The eval set sets the direction of improvement
A self-improvement loop moves in the direction that raises eval-set scores. So the eval set is effectively the objective function of improvement. If it fails to reflect the real usage distribution, the loop optimizes hard toward something useless in practice.
The core risks are overfitting and data leakage. As improvement repeats, if the agent memorizes only the eval set's traits, scores rise while real quality stalls or worsens.
Three kinds of eval set
The golden set is a small number of core cases whose answers and criteria are fixed by humans; it is an unchanging quality baseline. The fixed set is kept for regression checks, and the rotating set injects recent real cases periodically to detect overfitting. Promote a change only when it does not worsen on all three sets at once.

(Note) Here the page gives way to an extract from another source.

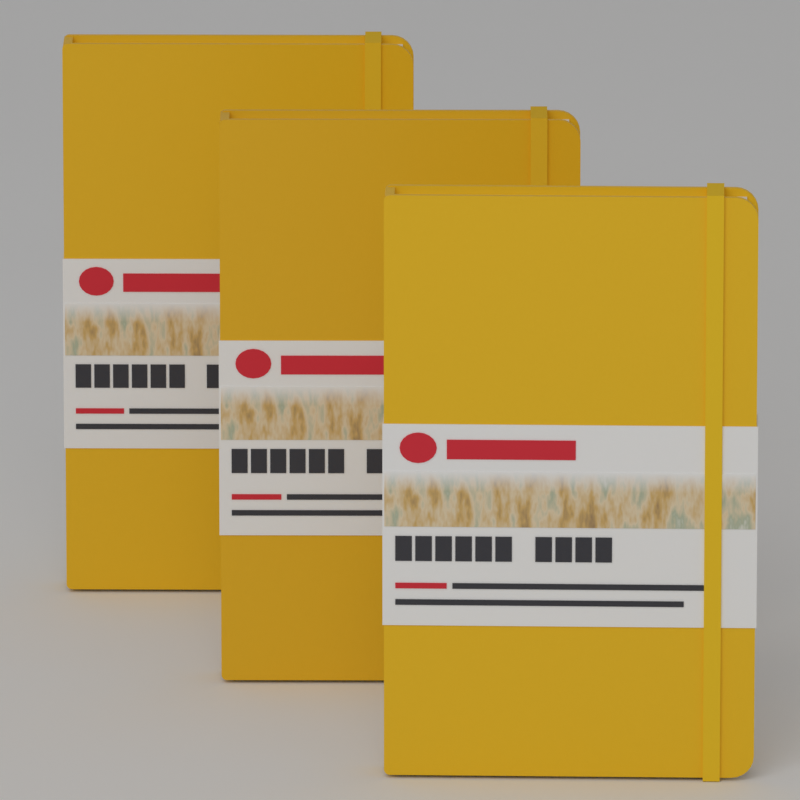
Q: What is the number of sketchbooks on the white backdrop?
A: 3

Full guide: from planning to operations
In planning, set each set's size and promotion conditions as numbers. For example, require zero golden-set violations, a fixed-set gain of 2% or more, and a rotating-set drop within 1% all at once to promote. The eval set must mix difficulty and type evenly; too many easy cases let scores rise while missing hard failures. So you need a rule to prioritize hard cases from failure logs into the set.

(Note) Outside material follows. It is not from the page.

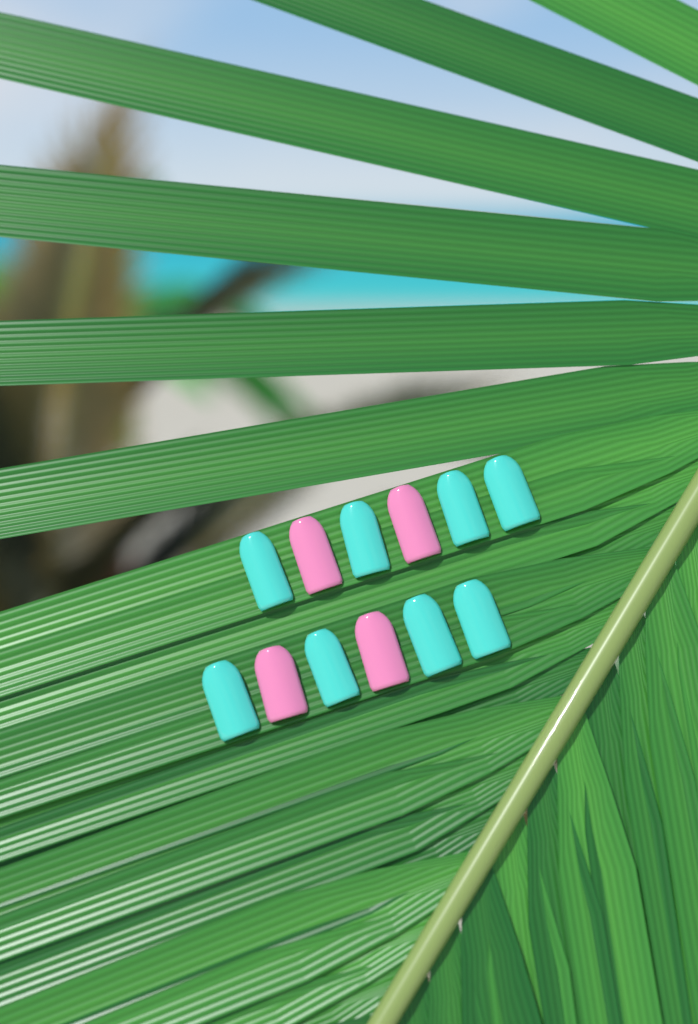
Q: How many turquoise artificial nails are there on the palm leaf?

The most common failure is data leakage. If the improvement agent indirectly references eval-set answers via prompt or memory, scores rise but that is cheating, not learning. To prevent it, physically separate eval data from data used for improvement, and inject the rotating set only through a path the improvement agent cannot access. For recovery, if the fixed set improves but the rotating set drops sharply after a change, judge it overfitting and roll back immediately.
On the operations checklist, include eval-set version control. Log in standard fields which cases were added or retired when, and which eval-set version verified each change. Mask personal data in the eval set and manage sensitive cases under separate access control. As observability fields, record per-set scores, the rotating set's new-case ratio, and score divergence between sets.
The continuous improvement loop reviews cases that failed only on the rotating set weekly as golden-set candidates. Promote recurring failure types into new quality criteria to expand the golden set. An eval set should be a criteria document that keeps evolving by absorbing failures, not an asset fixed once and forgotten.
Key takeaways
In short, the eval set sets the direction of self-improvement. Anchor criteria with a golden set, separate fixed and rotating sets to detect overfitting, and physically block evaluation leakage. Observe score divergence between sets and absorb rotating-set failures into the golden set so the eval set keeps reflecting reality.